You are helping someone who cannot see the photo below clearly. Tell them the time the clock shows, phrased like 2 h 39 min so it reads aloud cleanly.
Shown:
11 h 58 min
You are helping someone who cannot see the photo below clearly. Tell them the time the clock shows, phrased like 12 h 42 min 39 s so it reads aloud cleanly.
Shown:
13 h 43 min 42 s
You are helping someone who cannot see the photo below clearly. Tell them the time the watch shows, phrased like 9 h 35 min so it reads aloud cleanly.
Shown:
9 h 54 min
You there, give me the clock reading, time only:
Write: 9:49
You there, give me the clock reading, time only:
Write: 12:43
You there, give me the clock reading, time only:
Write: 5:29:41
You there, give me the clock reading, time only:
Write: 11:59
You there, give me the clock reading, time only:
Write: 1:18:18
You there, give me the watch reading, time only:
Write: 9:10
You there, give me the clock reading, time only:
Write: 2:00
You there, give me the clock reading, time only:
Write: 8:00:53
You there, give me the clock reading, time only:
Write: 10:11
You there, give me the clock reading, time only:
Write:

________________________________________

**What is needed**
How many lines above contain the word "them"? Case counts. Reply with the number only.

**Task answer**
3